Herkes Buğra dayıma şaşkın şaşkın bakarken benim omuzlarım düşmüştü. Hayır anlamıyorum, neden hayatımda ki erkeklerin hepsi birbirinden kıskanç? Neden bir tane normal insan yok hayatımda?

"Buğra ne diyorsun?"

Diyerek sessizliği bozan Mevsim teyzemdi. Buğra dayım ona öyle bir bakış attı ki...

"Vermiyorum diyorum Mevsim. Doruk, Kumsal ile evlenmez diyorum. Olmaz diyorum."

Dayım, Mevsim teyzeme hitaben konuşuyor olsa da gözlerini Doruk'un yüzünden çekmemişti.

"Bende vermiyorum!"

Diyen ses ile acıyla inlememek için kendimi zor tuttum. Tolga dayıma baktım yalvaran gözlerle, söylediklerini desteklercesine omuz silkti.

"Ama neden? "

Diye isyan etti sonunda Doruk. Yutkunduktan sonra devam etti.
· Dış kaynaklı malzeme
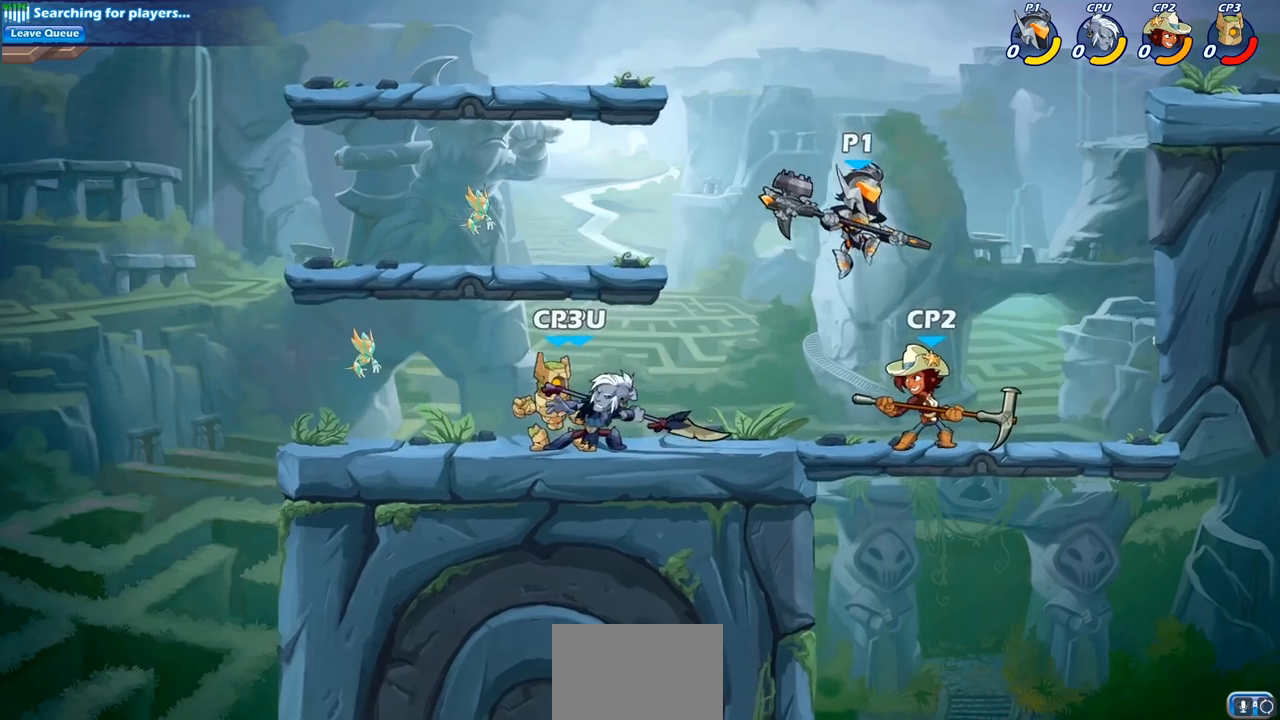
{"buttons": [], "left_stick": "center", "right_stick": "center", "events": [[50, "left_stick", "left"], [83, "SQUARE", "down"], [150, "left_stick", "center"], [167, "SQUARE", "up"]]}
"Güven mi vermiyorum? Sevgimden mi emin değilsiniz? Geleceğinden, ona bakmayacağımdan mı korkuyorsunuz? Yaşı mı küçük? Ne? Hangisi? "

Ara ardına sorduğu sorular boyunca sesi sakın olsa da o ses altında ki sabırsızlık, çaresizlik ve aşk kendini hissettirdi. Gözlerini iki dayım arasında gezdirdi sözleri bitince, şuan gelecek cevabı nefesini tutup beklediğine adım gibi eminim. Bende baktım onlara, ikisi birbirine baktı o an. Ve ben biran gözlerinde zafer parıltısı gördüm. Hatta babamın gözlerinde de aynı parıltıyı gördüm sanki.

O bakışmalardan sonra Tolga dayım boğazını temizleyip söze girdi.

"Diyelim ki hepsi... Neye dayanarak korkularımızı dindireceksin? "

Ben, "İşte şimdi yandık, elveda Doruk. " diye düşünürken, daha doğrusu buna yeltenirken Doruk kendinden emin konuşmaya başladı.

"Aşkıma dayanarak tabi ki! Aşkım ona olan sevgim, tüm sorularınıza yan-"

"Aşkını nasıl kanıtlayacaksın peki? "

Kaşları burnuna düşmüş Buğra dayım ile neredeyse ağlayacaktım. Böyle hayal etmemiştim!

"Kanıt için son 12 yılından birine baksanız yeter. Hepsinde kalbim Kumsal ile doluydu. Bizimkisi gelip geçici bir heves veya beden arzusu değil. Bizimkisi çocukluk aşkı hiç değil! Bizim kalplerimiz bir oldu daha çocukken! Şimdi biz sizden izin istiyoruz ama.. Oldu ki bu izni vermediniz... Biz ayrılamayız abi! Başta iç içe geçmiş kalplerimiz izin vermez buna! Et tırnaktan ayrılır mı hiç? "

Doruk sözlerini bitirince derin bir nefes aldı. İşte o zaman nefesimi tuttuğumu fark edip derin bir nefes aldım.

"Aşka bak be! Bende istiyorum bu modelden."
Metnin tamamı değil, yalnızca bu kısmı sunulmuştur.